## Available data:
Segment Open

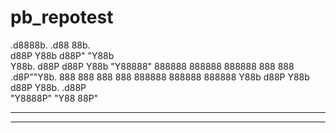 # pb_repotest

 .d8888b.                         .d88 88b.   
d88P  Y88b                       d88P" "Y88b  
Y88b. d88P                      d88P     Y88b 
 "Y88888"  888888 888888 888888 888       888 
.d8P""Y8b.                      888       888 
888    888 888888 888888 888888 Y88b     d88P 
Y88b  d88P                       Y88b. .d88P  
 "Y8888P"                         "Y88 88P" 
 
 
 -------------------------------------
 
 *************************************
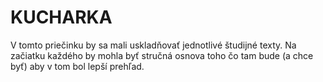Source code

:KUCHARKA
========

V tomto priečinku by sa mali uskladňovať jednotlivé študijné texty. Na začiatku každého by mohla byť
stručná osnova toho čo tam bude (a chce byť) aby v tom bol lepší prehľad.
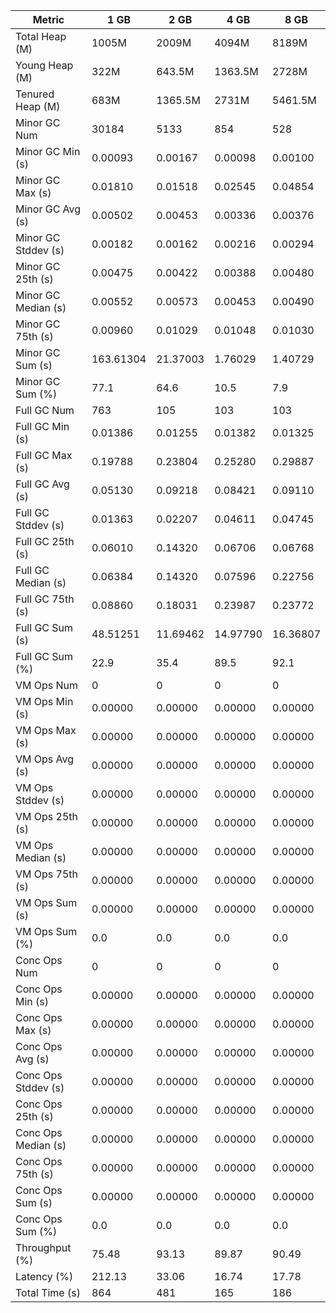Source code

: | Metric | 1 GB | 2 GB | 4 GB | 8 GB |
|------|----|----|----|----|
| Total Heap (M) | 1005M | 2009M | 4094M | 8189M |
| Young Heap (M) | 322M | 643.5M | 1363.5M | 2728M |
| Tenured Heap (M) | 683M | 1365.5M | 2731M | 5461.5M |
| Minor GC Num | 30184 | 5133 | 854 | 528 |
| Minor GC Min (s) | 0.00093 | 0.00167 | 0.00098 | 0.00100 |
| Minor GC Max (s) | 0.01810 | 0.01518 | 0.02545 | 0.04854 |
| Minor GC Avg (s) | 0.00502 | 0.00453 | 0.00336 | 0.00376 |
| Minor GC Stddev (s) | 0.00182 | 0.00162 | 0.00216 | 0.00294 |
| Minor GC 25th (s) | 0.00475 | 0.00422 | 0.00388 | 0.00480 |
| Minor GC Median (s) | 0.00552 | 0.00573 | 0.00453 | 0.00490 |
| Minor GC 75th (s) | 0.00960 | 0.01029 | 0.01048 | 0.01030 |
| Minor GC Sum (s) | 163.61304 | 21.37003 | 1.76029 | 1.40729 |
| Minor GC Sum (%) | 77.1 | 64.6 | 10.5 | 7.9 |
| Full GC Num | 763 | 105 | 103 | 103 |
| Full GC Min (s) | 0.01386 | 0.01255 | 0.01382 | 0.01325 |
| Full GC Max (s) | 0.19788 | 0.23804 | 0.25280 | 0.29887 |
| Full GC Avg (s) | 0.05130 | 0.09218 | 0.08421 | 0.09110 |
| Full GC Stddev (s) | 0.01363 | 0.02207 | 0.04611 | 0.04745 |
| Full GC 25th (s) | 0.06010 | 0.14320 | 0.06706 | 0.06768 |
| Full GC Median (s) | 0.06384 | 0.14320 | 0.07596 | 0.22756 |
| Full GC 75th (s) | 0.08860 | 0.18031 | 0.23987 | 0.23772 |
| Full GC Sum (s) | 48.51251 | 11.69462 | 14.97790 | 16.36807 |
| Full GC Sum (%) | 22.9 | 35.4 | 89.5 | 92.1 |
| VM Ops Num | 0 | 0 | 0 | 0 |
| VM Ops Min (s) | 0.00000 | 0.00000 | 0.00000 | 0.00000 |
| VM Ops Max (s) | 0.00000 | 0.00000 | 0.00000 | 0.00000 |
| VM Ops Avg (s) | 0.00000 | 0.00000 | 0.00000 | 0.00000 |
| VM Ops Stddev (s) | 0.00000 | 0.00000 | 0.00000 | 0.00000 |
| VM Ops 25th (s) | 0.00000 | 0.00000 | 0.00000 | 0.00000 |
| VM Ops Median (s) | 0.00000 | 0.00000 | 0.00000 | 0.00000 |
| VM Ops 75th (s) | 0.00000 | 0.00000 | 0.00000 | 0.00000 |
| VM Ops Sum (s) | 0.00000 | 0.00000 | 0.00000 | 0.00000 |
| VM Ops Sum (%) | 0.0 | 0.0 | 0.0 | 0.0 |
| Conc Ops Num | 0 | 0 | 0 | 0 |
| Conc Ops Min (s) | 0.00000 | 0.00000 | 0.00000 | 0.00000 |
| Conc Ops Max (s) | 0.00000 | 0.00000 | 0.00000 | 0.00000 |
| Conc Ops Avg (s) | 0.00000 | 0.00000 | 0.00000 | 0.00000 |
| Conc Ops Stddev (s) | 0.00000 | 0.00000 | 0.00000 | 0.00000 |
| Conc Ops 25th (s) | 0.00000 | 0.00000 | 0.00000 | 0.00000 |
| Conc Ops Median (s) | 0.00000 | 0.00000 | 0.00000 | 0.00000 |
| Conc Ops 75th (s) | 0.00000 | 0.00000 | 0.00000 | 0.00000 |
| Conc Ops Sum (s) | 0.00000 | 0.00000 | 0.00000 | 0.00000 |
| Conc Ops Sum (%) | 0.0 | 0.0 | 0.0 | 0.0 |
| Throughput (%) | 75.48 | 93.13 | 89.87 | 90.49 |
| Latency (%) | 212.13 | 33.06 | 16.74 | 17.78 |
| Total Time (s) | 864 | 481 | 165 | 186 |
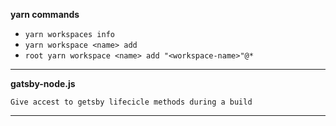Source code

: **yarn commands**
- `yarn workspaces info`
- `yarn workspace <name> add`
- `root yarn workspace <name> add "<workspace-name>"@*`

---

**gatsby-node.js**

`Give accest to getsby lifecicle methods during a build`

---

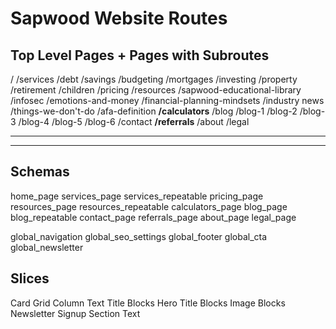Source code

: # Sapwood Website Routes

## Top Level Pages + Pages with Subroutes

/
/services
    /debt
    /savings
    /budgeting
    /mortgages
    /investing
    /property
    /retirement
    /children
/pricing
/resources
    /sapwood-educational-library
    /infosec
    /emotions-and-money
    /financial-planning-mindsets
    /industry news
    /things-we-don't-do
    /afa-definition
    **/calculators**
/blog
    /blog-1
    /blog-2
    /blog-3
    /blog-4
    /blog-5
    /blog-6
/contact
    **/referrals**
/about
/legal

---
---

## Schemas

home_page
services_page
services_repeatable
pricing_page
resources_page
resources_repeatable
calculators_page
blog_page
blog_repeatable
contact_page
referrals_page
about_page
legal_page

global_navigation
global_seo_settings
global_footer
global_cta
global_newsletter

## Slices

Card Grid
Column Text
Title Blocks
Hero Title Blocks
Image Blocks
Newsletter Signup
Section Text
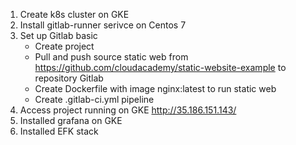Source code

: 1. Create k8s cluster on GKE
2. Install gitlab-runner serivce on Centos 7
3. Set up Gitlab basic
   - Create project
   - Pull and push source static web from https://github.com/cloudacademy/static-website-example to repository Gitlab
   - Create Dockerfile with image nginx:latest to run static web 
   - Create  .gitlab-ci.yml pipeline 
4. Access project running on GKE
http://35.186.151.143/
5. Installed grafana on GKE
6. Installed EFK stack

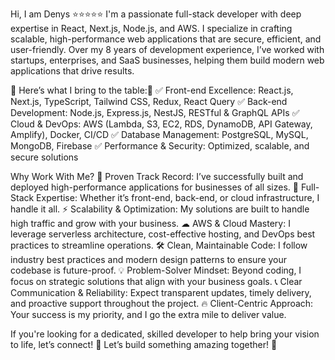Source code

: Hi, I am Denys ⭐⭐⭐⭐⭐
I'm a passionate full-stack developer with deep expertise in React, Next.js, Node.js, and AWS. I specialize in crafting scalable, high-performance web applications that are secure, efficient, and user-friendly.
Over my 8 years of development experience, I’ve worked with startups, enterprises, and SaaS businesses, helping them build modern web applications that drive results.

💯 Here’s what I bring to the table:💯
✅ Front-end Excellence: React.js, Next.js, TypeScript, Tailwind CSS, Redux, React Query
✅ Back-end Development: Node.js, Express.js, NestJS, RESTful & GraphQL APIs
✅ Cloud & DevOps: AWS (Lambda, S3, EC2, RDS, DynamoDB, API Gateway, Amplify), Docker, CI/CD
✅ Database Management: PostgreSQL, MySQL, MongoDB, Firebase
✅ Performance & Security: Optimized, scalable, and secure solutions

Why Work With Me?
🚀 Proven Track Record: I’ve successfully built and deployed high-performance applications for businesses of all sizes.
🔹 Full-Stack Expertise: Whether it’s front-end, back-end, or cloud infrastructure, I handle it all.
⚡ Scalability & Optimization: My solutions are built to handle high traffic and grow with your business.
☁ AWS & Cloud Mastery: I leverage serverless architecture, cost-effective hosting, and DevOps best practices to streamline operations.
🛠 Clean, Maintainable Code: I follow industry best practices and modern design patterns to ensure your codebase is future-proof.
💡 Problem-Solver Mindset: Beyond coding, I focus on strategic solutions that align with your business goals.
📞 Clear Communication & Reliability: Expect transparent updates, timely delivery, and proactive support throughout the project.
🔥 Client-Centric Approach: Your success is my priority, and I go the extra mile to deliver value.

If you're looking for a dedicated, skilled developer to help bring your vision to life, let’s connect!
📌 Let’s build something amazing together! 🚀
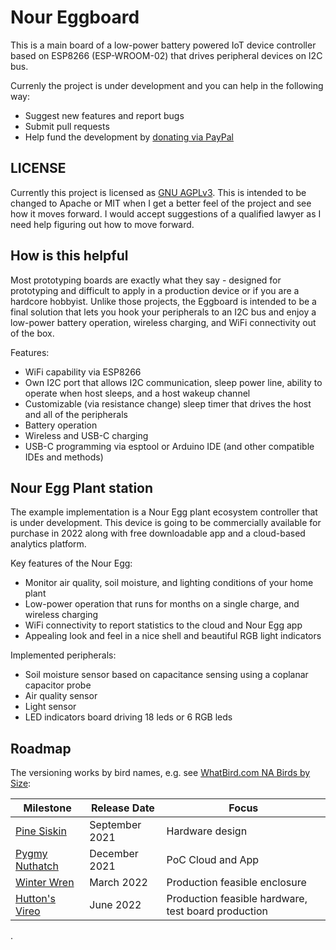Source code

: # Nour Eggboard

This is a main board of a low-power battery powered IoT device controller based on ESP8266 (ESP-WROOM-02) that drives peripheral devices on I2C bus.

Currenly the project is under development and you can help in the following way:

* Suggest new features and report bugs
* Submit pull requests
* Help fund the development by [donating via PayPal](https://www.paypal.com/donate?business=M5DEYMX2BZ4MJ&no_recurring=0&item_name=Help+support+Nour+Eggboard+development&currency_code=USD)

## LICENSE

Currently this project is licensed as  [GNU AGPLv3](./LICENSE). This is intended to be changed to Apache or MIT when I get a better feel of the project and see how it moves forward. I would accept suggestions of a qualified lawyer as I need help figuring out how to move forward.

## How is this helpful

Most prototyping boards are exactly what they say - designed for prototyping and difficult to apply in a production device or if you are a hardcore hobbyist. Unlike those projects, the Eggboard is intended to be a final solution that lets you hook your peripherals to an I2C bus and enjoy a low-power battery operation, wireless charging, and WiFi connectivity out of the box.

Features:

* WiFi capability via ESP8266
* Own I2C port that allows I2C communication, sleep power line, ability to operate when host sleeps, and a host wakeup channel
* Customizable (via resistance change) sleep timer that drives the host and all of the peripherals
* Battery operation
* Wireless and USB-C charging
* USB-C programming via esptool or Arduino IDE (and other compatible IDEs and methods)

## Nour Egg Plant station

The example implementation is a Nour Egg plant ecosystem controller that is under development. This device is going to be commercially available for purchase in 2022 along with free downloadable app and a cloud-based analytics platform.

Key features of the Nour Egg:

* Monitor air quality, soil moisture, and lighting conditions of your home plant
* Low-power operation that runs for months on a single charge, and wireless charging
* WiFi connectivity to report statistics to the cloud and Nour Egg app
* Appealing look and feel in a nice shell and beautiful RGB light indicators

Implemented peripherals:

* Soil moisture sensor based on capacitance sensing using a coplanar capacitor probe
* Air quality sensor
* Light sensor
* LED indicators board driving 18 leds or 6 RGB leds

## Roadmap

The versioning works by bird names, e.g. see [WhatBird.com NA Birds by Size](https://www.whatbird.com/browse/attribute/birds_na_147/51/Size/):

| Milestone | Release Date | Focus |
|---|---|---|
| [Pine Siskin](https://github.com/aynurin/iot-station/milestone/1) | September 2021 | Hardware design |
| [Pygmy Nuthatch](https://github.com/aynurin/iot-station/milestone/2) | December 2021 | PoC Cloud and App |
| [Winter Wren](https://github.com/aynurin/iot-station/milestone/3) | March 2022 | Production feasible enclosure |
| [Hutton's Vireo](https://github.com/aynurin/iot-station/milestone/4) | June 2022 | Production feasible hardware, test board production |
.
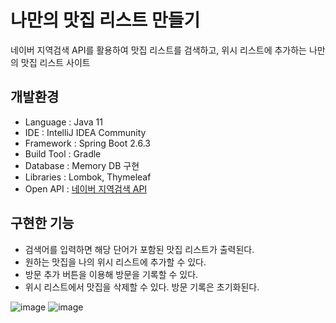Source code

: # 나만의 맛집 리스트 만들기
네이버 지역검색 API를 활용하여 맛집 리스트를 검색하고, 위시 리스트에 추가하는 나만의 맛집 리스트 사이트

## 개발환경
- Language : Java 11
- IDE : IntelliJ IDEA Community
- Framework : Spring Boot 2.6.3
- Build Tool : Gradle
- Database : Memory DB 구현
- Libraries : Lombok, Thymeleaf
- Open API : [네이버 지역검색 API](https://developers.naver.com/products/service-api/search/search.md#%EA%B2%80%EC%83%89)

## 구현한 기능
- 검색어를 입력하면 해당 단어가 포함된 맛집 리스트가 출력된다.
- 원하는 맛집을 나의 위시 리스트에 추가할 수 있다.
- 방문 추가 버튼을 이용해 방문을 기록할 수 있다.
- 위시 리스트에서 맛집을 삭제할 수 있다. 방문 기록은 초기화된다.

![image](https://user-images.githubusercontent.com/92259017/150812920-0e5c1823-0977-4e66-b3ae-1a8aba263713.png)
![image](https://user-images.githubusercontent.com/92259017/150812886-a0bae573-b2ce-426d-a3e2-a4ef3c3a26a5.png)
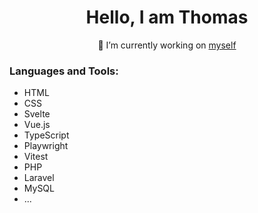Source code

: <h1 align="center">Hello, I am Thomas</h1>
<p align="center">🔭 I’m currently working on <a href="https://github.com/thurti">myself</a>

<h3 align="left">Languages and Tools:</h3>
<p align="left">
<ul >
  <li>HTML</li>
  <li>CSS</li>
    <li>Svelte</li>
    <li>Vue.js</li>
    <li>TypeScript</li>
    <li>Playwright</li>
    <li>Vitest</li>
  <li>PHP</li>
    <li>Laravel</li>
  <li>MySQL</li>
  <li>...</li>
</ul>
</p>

Segment Closed

## Action item:
From the records above, repeat exactly the lines from the one with "나만의 맛집 리스트 만들기" through the one with "- 위시 리스트에서 맛집을 삭제할 수 있다. 방문 기록은 초기화된다.", both included.

## Written answer:
: # 나만의 맛집 리스트 만들기
네이버 지역검색 API를 활용하여 맛집 리스트를 검색하고, 위시 리스트에 추가하는 나만의 맛집 리스트 사이트

## 개발환경
- Language : Java 11
- IDE : IntelliJ IDEA Community
- Framework : Spring Boot 2.6.3
- Build Tool : Gradle
- Database : Memory DB 구현
- Libraries : Lombok, Thymeleaf
- Open API : [네이버 지역검색 API](https://developers.naver.com/products/service-api/search/search.md#%EA%B2%80%EC%83%89)

## 구현한 기능
- 검색어를 입력하면 해당 단어가 포함된 맛집 리스트가 출력된다.
- 원하는 맛집을 나의 위시 리스트에 추가할 수 있다.
- 방문 추가 버튼을 이용해 방문을 기록할 수 있다.
- 위시 리스트에서 맛집을 삭제할 수 있다. 방문 기록은 초기화된다.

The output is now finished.